▸ **EXTRACT TO READ**
Start
The emulsion polymerization is carried out in an aqueous medium. The aqueous medium may comprise for example completely ion-free water or else mixtures of water and a water-miscible solvent such as methanol, ethanol or tetrahydrofuran. To polymerize the monomers, the first step is to prepare an aqueous solution of degraded starch. This solution may optionally comprise a protective colloid and/or an emulsifier in dissolved form and also, optionally, a polystyrene seed. The aqueous solution used as initial charge is preferably heated to the temperature at which the polymerization of the monomers is to take place or to a temperature which is for example 5 to 20° C. below the polymerization temperature before at least 30% by weight of the total initiator quantity required is added to the initial charge. As soon as the particular polymerization temperature desired is reached or within a time span of 1 to 15 minutes and preferably 5 to 15 minutes after reaching the polymerization temperature, the metered addition of the monomers is commenced. They can be for example pumped into the reactor continuously within for example 60 minutes to 10 hours and usually within 2 to 4 hours.

A staged addition of monomers is also possible. In one preferable embodiment of the process according to the present invention, from 1% to 10% by weight of total monomers to be polymerized is initially charged. The monomers are in this case preferably initially charged to the reactor together with the abovementioned constituents before the reactor contents are heated to the polymerization temperature, while at least 30% by weight of the initiator quantity is preferably added shortly before reaching the polymerization temperature, as described above, and then the remaining monomers are added as indicated above. After the polymerization has ended, further initiator may optionally be added to the reaction mixture for a secondary polymerization at the same temperature as the main polymerization or else at a lower or higher temperature. To complete the polymerization reaction, additional stirring of the reaction mixture at the polymerization temperature for 1 to 3 hours, for example, following addition of all monomers will suffice in most cases.

The pH can be for example in the range from 1 to 5 during the polymerization. After polymerization, the pH is adjusted to a value between 6 and 7 for example.

In one embodiment, the solids content of the aqueous polymeric dispersion of the present invention is more than 55% by weight, e.g., at least 60% by weight. Such a solids content can be effected for example through appropriate adjustment of the water quantity used in the emulsion polymerization and/or the monomer quantities.

The aqueous polymeric dispersions of the present invention are useful as binders for producing paper coating compositions.
End
▸ **REQUIREMENT 1**
Report each line of the entries that includes the string "major".
The emulsion polymerization passage and the entries have no connection to each other.

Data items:
Start
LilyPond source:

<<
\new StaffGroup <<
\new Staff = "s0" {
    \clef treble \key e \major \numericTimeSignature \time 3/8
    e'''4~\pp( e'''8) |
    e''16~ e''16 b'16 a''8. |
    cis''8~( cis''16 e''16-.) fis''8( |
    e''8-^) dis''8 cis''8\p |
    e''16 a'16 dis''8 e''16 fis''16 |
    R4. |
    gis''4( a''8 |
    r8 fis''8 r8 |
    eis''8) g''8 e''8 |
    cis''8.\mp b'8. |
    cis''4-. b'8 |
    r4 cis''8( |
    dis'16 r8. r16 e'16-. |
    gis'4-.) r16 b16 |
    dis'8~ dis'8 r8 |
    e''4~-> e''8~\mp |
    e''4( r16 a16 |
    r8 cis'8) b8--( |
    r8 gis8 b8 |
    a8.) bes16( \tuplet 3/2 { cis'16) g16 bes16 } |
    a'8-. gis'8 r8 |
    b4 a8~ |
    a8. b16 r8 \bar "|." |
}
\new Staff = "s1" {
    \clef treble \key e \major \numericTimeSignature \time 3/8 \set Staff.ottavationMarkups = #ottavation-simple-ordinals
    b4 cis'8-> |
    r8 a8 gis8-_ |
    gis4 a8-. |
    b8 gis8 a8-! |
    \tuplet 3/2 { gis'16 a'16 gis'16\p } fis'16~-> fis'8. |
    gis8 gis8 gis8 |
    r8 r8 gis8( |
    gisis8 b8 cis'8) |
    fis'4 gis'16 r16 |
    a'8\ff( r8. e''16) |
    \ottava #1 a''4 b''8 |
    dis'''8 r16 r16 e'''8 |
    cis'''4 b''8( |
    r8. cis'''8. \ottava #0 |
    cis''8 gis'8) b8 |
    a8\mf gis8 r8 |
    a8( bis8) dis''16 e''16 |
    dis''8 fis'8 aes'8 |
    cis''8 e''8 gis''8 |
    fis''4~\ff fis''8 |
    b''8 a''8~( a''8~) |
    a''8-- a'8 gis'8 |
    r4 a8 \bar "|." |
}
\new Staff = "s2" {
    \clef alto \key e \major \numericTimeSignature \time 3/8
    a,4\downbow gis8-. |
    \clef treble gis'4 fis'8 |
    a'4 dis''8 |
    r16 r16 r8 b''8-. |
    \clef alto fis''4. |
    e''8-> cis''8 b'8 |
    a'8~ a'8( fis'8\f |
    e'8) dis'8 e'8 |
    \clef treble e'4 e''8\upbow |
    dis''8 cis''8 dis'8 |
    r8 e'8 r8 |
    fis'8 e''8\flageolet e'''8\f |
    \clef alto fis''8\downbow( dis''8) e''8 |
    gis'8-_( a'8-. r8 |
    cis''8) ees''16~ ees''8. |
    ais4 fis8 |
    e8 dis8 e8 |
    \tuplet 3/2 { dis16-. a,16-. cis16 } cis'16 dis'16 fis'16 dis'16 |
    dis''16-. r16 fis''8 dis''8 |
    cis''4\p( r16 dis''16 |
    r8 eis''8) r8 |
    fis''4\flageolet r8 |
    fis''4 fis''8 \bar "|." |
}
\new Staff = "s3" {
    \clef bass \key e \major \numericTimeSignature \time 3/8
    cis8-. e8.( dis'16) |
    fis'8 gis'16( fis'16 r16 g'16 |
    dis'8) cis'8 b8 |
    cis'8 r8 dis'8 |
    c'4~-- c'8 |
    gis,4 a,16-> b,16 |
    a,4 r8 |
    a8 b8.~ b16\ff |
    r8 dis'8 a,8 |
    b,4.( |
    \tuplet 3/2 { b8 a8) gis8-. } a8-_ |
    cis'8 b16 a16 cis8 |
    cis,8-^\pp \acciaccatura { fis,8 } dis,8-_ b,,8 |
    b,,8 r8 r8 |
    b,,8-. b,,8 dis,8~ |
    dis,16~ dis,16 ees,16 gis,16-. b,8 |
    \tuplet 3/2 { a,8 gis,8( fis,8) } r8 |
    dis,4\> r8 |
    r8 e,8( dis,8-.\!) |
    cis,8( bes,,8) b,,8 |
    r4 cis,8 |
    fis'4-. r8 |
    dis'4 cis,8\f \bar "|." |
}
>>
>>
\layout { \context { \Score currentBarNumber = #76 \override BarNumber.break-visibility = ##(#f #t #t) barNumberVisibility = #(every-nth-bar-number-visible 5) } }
End
▸ **REQUIREMENT 2**
According to the emulsion polymerization passage, what range can the pH fall in during the polymerization?

▸ **EXERCISE OUTPUT 1**
    \clef treble \key e \major \numericTimeSignature \time 3/8
    \clef treble \key e \major \numericTimeSignature \time 3/8 \set Staff.ottavationMarkups = #ottavation-simple-ordinals
    \clef alto \key e \major \numericTimeSignature \time 3/8
    \clef bass \key e \major \numericTimeSignature \time 3/8

▸ **EXERCISE OUTPUT 2**
From 1 to 5.